Depuis 2014, Sophie Labelle publie chaque semaine quelques planches de sa BD web, «Assignée garçon».  Traduite dans plusieurs langages, son œuvre rejoint près d’un million de lecteurs de façon hebdomadaire. 

«J’ai commencé à dessiner des BD pour divertir mes amis “trans” au primaire.  Je pense que ça me permettait aussi d’être davantage moi-même, surtout depuis que j’ai créé le personnage de “Ciel”», explique la bédéiste. 

«Ciel», c’est l’héroïne principale de Sophie Labelle.  Pré-adolescente «trans», elle est à la fois un reflet de l’auteure elle-même et un personnage à part entière, auquel la bédéiste espère que ses lecteurs pourront s’identifier.  «Mon but, ça n’est pas d’éduquer les gens.  C’est plutôt de ventiler mes frustrations à travers la BD, et aussi que les individus transgenres puissent reconnaître leur réalité dans une œuvre», assure-t-elle.

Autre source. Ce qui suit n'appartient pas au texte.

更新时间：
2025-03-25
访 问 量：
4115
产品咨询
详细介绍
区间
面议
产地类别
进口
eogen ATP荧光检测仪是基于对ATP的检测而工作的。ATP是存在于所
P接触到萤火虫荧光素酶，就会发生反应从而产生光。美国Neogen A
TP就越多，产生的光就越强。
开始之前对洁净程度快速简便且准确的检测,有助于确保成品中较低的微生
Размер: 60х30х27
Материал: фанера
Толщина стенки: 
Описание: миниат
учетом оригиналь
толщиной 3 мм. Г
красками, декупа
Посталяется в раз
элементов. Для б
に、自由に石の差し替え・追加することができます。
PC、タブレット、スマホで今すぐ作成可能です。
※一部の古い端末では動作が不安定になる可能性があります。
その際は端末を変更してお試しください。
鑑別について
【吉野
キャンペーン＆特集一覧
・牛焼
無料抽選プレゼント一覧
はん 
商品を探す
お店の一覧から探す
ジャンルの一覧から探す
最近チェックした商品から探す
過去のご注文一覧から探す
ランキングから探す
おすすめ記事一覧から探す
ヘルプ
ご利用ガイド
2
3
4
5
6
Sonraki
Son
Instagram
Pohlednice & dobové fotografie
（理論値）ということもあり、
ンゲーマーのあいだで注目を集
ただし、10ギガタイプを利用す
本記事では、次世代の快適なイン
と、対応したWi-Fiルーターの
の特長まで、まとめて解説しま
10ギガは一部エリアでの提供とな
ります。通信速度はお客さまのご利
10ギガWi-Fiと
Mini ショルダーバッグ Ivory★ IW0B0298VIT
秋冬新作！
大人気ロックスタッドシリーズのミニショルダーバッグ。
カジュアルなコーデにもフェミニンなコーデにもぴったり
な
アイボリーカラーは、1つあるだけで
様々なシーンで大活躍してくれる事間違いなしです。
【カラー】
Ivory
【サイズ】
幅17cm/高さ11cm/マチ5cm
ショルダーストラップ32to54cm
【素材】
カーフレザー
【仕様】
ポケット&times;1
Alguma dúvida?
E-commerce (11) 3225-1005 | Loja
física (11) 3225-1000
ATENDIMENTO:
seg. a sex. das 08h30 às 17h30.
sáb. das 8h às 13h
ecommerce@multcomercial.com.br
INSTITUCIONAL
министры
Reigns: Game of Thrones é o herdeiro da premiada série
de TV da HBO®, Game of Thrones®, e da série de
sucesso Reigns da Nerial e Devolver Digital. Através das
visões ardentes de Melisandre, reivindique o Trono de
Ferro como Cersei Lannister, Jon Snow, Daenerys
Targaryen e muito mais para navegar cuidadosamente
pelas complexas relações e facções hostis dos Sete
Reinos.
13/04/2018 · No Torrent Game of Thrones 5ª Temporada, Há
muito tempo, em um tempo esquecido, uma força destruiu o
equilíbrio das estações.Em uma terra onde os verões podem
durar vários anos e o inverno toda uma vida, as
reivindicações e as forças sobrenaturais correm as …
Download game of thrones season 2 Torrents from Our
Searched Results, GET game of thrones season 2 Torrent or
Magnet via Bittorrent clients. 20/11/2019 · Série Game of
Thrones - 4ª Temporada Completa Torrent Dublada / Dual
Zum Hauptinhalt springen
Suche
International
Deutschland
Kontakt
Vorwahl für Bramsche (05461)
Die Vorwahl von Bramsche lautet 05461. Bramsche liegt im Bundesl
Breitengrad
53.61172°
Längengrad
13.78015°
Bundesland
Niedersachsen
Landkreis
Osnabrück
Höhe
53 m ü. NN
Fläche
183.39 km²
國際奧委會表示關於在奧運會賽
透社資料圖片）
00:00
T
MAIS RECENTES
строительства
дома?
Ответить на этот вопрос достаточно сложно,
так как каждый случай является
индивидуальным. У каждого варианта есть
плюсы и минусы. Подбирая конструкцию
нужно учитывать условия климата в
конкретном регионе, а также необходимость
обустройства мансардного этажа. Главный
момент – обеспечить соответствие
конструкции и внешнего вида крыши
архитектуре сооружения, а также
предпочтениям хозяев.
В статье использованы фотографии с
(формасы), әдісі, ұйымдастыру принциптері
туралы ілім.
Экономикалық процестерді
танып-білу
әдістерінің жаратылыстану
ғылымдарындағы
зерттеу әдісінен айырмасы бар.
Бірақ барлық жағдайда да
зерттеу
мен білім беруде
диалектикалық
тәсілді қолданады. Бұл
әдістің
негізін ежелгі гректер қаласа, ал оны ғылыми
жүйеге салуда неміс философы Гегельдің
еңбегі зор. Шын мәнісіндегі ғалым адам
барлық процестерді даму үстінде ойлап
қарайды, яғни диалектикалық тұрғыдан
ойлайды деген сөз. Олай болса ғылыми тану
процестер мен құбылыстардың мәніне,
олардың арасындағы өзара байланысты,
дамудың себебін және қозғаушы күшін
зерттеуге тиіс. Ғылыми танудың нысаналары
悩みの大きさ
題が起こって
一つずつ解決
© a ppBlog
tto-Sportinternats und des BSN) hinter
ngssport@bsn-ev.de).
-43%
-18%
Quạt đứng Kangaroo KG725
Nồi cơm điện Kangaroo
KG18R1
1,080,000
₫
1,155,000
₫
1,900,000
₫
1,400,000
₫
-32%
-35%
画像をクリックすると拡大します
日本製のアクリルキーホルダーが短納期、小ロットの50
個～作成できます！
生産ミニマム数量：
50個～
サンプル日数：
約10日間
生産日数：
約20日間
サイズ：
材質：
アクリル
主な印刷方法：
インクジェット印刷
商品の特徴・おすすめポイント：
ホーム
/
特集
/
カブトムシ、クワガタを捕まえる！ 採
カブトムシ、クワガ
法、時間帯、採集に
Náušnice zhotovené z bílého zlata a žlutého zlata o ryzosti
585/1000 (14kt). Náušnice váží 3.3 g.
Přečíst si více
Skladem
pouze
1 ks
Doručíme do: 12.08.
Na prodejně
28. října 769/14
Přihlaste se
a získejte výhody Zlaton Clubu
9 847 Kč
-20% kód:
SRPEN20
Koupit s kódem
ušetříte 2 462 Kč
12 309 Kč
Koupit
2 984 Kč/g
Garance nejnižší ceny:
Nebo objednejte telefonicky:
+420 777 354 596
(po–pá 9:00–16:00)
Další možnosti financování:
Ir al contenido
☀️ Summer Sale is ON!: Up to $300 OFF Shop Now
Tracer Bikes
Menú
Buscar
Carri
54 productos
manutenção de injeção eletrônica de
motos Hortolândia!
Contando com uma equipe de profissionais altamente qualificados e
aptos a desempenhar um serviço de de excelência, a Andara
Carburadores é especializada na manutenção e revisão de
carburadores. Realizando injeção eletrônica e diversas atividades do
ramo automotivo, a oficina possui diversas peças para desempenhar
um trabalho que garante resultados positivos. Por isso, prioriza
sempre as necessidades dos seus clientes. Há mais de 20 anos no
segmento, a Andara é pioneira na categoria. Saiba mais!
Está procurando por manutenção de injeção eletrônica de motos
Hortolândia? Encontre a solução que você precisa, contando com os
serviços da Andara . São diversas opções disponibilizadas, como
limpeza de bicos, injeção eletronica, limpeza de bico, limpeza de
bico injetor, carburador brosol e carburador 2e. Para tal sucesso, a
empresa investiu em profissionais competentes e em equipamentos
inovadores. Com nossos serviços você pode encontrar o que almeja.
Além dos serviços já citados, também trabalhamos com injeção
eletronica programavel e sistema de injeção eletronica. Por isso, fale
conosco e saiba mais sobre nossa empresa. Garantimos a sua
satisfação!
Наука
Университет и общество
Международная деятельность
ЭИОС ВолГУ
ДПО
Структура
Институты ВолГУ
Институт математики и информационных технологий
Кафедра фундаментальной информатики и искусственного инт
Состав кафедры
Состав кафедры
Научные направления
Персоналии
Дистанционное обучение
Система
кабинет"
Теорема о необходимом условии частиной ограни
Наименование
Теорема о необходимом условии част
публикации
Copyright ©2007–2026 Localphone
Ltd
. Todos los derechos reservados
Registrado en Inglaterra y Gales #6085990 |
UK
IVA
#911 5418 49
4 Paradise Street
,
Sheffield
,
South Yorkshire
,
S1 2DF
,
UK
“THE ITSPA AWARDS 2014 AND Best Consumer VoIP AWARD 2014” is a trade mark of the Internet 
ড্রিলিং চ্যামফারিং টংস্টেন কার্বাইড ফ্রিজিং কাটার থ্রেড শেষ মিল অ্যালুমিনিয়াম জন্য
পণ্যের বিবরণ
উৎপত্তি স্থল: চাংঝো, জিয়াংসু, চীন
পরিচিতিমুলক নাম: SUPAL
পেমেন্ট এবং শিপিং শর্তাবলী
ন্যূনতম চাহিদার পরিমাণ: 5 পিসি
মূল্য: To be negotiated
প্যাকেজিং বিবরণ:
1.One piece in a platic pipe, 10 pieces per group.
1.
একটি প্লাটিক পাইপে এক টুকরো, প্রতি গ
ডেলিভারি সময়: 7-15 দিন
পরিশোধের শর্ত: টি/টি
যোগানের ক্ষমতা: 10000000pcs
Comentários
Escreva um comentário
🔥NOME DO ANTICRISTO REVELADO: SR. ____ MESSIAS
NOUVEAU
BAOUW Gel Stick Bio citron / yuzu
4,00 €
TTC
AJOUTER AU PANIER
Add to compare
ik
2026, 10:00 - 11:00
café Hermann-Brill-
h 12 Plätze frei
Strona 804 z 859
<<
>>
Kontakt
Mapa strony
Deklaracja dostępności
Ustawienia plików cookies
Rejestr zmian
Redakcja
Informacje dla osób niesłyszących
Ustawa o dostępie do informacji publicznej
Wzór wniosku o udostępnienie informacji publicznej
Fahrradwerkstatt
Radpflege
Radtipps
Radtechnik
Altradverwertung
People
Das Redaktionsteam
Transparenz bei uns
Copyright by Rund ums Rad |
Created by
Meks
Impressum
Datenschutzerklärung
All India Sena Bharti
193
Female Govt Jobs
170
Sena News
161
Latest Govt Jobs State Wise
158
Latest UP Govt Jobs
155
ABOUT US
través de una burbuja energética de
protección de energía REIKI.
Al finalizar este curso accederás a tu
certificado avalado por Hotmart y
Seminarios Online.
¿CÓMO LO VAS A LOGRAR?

Ses romans bientôt en anglais

En plus de ses nombreuses bandes dessinées, Sophie Labelle a publié des livres pour enfants et, plus récemment, les deux premiers tomes d’une série de romans jeunesse.  Les lecteurs peuvent retrouver les personnages bien connus de Frank, Eirikur et Stéphie dans «Ciel – comment survivre aux deux prochaines minutes» et «Ciel – dans toutes les directions».  Sophie Labelle a annoncé dimanche que les romans seront bientôt traduits en anglais. 

«Je pense que ça me permet de développer des histoires et des personnages plus complexes que dans les bandes dessinées.  Le public cible, c’est particulièrement les ados de 9 à 12 ans, mais encore là c’est aussi juste une manière d’amener des personnages transgenres dans la littérature conventionnelle (mainstream)», enchaîne l’auteure. 

Sa conférence à la Startup Zone de Charlottetown est partie intégrante d’une vague beaucoup plus large, qui a mené Sophie Labelle aux États-Unis, en Australie et en Europe au cours des quatre dernières années.  «Je ne m’attendais pas à avoir autant d’invitations, mais elles se sont vraiment multipliées! C’est une chance d’avoir pu aller ainsi à la rencontre de mes lecteurs», estime-t-elle.

Une source d’inspiration

Le revers de la médaille, ce sont les détracteurs de son œuvre, qu’elle affirme être nombreux.  «Je subis énormément de harcèlement en ligne depuis au moins cinq ans.  Des gens qui connaissent mon travail par cœur, parfois mieux que moi-même, mais pas pour les bonnes raisons», déplore Sophie Labelle. 

Avant de se lancer plus sérieusement dans son travail de bédéiste, elle était très active dans les milieux politiques et militants.  Elle y a connu son lot de discrimination.  «Il y a toutes sortes de théories conspirationnistes autour de la question transgenre.  Certains vont même jusqu’à affirmer que je ne le suis pas réellement», raconte-t-elle, incrédule. 

Plutôt que de se laisser démonter, Sophie Labelle y puise une forme d’inspiration.  «J’aimerais être à court de sujets d’écritures, parce que ça voudrait dire moins d’incompréhensions autour de la question transgenre.  Mais visiblement, ce n’est pas près d’arriver», note-t-elle. 

Heureusement, les messages qu’elle reçoit sont loin d’être tous négatifs.  «Plusieurs personnes m’ont écrit pour me dire que mes bandes dessinées leur avaient donné le courage de s’affirmer en tant que “trans”, et je me nourris aussi de ça.» Les bandes dessinées de Sophie Labelle ont certainement été une bouée de sauvetage pour plusieurs. 

L’auteure terminera sa tournée dans deux semaines, après quoi elle a annoncé prendre une année sabbatique, afin de consacrer ses énergies à la création d’un spectacle.  Son humour incisif laisse présager une œuvre fort intéressante, qu’on espère voir présentée à Charlottetown le temps venu. 


Les lecteurs se sont déplacés en grand nombre pour assister à la conférence de l’auteure Sophie Labelle, dimanche à la Startup Zone de Charlottetown.